> _PROBLEM REQUIREMENTS_: Beneath this task are records; count the lines among them that contain the word "bzzzzzzzzzzzzzzzz" and answer with the number only.

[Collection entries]
____________

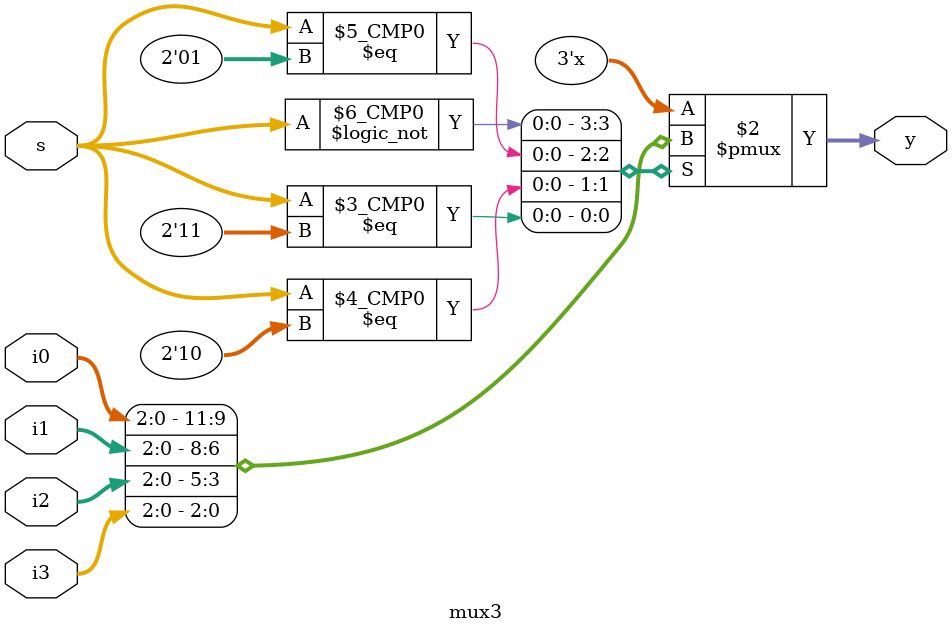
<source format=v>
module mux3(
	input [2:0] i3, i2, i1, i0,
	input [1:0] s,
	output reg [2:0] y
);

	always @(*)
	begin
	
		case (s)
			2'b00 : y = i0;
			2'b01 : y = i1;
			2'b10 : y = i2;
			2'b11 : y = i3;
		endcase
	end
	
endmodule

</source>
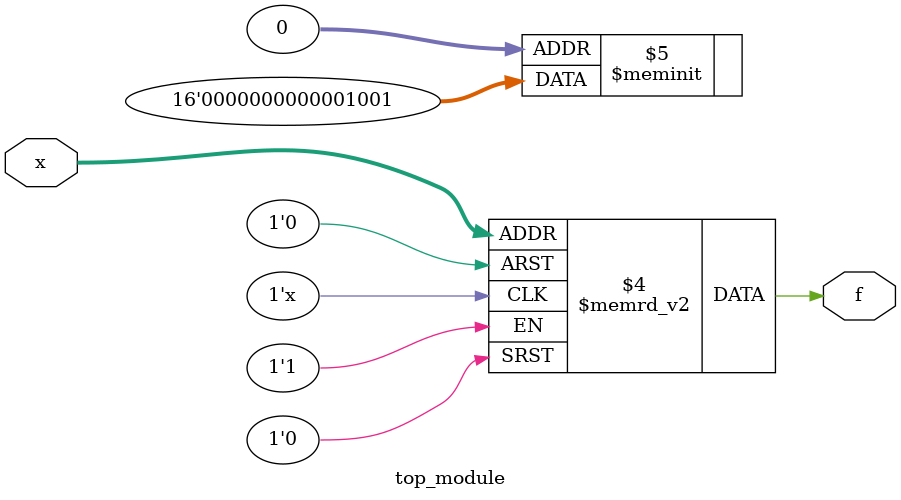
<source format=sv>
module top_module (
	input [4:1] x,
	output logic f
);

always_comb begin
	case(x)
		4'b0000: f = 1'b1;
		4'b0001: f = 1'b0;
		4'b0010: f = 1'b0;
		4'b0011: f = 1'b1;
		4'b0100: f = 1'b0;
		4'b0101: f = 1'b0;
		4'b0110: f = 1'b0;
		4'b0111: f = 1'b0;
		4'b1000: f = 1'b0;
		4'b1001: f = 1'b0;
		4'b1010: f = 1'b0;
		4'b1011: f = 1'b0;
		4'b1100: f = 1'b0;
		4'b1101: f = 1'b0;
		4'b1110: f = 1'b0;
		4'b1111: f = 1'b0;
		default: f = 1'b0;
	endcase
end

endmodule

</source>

____________

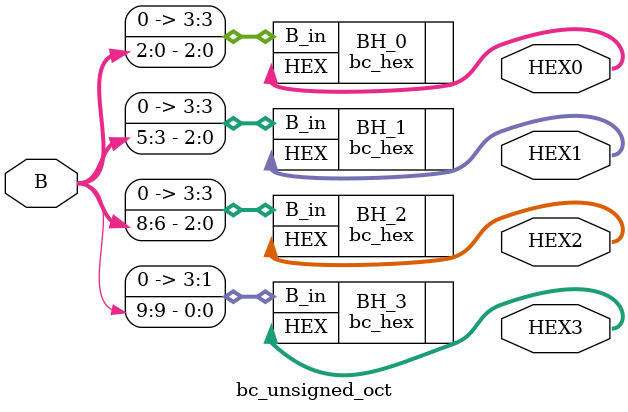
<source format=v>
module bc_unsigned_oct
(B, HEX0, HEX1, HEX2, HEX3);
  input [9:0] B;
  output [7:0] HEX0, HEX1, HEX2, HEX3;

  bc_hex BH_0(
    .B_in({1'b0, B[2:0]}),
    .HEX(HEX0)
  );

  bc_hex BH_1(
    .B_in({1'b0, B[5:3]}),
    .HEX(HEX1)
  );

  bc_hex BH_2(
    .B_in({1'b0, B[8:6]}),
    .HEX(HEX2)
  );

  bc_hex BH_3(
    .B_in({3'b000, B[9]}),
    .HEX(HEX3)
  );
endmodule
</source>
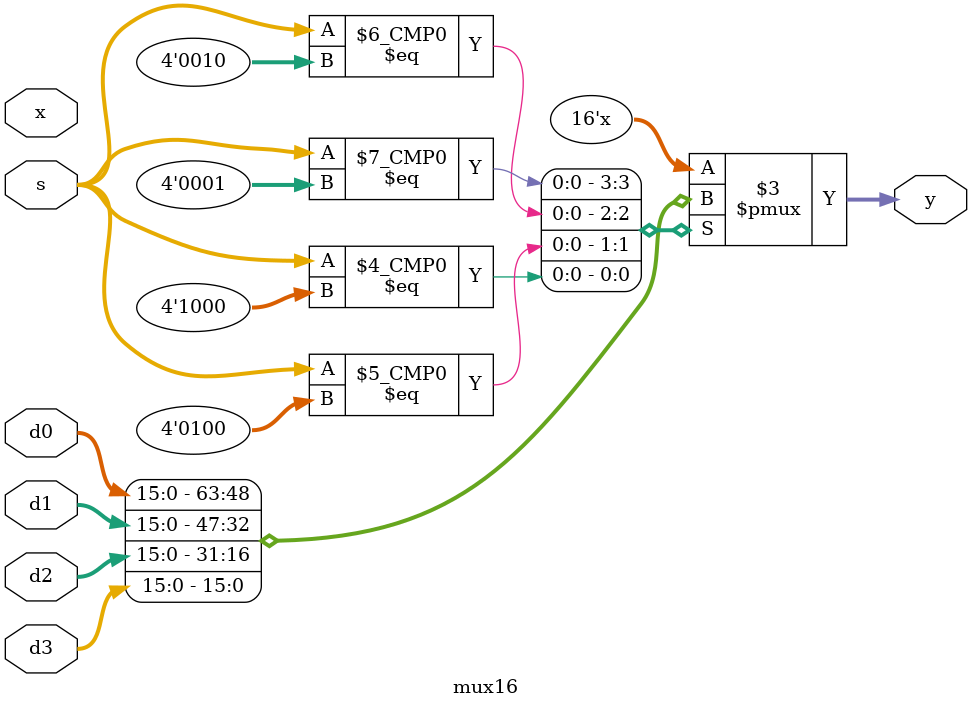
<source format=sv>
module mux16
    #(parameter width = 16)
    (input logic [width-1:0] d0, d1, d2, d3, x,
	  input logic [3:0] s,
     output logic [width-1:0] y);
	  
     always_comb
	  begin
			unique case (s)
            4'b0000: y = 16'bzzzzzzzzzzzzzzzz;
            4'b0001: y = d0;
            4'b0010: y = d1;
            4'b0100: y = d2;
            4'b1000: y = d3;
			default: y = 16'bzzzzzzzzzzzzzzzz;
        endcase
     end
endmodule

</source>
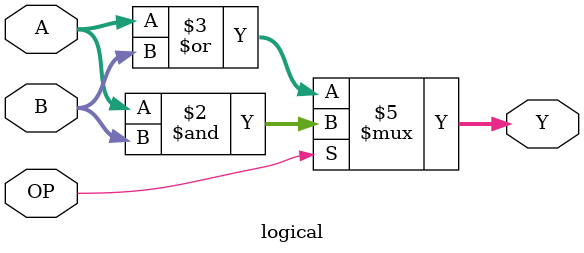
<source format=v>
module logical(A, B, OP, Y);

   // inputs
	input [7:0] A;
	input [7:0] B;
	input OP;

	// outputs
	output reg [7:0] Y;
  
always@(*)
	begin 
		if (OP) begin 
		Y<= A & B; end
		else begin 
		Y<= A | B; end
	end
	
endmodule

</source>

____________

> _REPLY_: 2